Hoje, infelizmente, esse debate está interditado pela turma que defende o desencarceramento em massa e por aqueles que, levados por uma incômoda e permanente sensação de injustiça, defendem pena de morte, Lei de Talião e outras esquisitices morais. Aliás, é para esse último grupo que digo que a injustiça, no caso de Charrière, não está na prisão em si, e sim no rigor do castigo e na crença institucional de que o homem não pode se redimir e não merece nunca uma segunda chance na vida.

Mas nada disso pensei na época. Como disse, era muito novo quando li “Papillon”. Estava mais interessado na aventura. Na sobrevivência. E no desejo de liberdade. E talvez por isso mesmo ele tenha me impressionado tanto, a ponto de sempre incluí-lo na lista dos livros que mais me marcaram e mais contribuíram para a formação moral deste caos ambulante que vos fala.

Até quando?

Por dois motivos. Primeiro, pela vontade de viver de Charrière. Lembro-me de, ao ler o livro, me perguntar seguidas vezes quanto sofrimento uma pessoa é capaz de suportar antes de desistir. E por quê? Para quê? Hoje em dia, tendo passado por um inferno particular, tenho uma resposta bastante satisfatória para essas perguntas todas. Mas na época foi importante ver a dimensão humana da cruz que cada um de nós carrega. E talvez seja importante resgatar esse valor imensurável da vida, com seus altos e baixos, suas poucas alegrias e muitas dores.

O outro motivo, na verdade o motivo que me levou a escrever sobre “Papillon”, foi sua mensagem de paciência. Sem a qual não existe esperança e, por consequência, liberdade – seja ela física, emocional, intelectual ou espiritual. Paciência que, confesso, não aprendi a pilotar direito ainda. E que talvez seja a lição mais difícil de se aprender nestes tempos insanamente velozes e nos quais os ventos sopram uma incessante e sedutora melodia de agora!, de pra-já! e de revolução.

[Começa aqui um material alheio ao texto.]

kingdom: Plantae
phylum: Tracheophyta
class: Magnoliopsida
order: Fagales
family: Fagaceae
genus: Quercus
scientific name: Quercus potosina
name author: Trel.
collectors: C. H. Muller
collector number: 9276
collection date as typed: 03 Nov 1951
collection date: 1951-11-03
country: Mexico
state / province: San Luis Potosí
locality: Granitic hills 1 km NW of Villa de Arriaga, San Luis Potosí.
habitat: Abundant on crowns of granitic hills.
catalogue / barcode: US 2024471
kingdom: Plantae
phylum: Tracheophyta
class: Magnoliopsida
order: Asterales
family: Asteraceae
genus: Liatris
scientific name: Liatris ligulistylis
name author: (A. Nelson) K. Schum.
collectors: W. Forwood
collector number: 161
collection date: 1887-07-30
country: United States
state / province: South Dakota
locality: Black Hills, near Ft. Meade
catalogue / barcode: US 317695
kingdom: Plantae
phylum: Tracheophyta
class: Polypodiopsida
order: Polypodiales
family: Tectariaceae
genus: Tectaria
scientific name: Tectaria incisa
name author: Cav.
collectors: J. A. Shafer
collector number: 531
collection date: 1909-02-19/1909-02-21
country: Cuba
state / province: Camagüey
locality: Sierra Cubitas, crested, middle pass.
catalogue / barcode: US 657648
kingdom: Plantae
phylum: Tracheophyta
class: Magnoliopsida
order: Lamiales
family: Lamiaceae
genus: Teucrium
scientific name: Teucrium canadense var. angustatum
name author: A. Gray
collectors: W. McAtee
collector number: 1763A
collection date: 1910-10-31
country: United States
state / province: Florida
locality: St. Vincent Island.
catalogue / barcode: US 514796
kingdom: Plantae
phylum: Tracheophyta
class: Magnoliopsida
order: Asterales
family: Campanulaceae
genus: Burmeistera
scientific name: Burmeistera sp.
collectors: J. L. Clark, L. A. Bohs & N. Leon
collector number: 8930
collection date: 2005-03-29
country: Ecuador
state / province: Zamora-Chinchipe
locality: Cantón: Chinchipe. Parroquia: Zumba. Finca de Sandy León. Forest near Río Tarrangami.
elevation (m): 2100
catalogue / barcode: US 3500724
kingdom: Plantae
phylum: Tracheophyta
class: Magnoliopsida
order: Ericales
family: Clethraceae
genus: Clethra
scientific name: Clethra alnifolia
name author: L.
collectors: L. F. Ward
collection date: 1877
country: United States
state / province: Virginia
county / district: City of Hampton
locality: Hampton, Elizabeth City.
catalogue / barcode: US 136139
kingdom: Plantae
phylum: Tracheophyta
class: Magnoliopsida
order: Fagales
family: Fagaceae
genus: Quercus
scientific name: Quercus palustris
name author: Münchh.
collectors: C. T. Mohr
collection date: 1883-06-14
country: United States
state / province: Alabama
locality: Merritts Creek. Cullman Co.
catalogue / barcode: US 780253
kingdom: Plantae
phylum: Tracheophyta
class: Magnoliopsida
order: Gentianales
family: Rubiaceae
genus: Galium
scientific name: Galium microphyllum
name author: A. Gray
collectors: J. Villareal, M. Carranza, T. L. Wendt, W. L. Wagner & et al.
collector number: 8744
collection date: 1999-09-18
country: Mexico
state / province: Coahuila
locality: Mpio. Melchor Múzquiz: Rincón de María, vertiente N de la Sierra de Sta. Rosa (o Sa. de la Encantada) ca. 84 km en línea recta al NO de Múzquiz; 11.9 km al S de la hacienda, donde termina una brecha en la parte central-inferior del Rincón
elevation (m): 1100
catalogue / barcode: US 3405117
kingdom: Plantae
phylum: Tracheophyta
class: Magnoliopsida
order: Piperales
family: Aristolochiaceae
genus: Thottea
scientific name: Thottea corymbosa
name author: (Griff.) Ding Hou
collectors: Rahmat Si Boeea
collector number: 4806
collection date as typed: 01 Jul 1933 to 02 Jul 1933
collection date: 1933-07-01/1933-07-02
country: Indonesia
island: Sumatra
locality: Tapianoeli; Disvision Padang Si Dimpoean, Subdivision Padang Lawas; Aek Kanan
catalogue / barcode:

Um tempo caótico que nos faz acompanhar o noticiário e repetir a pergunta sem resposta: até quando? Até quando teremos de suportar Lula e a turma do “perdeu, mané!”? Até quando testemunharemos, dia após dia, injustiças sendo perpetradas com a chancela do STF? Até quando veremos a imoralidade exaltada e tratada como virtude? Ao longo das páginas do romance semiautobiográfico, quem responde é Henri Charrière, um ladrãozinho com uma borboleta tatuada e por isso chamado de “Papillon”:

Até que tenhamos pacientemente aprendido o movimento das marés e, cheios de esperança, estejamos dispostos a nos jogar de um penhasco. Tudo para, sobre uma jangada frágil e improvisada, alcançarmos um mar cheio de tubarões. Um mar incerto como a vida, mas cujas correntes, com alguma sorte, nos levarão a um praia. Onde finalmente alcançaremos a tão sonhada liberdade. Até que nos prendam novamente. Xi, dei spoiler.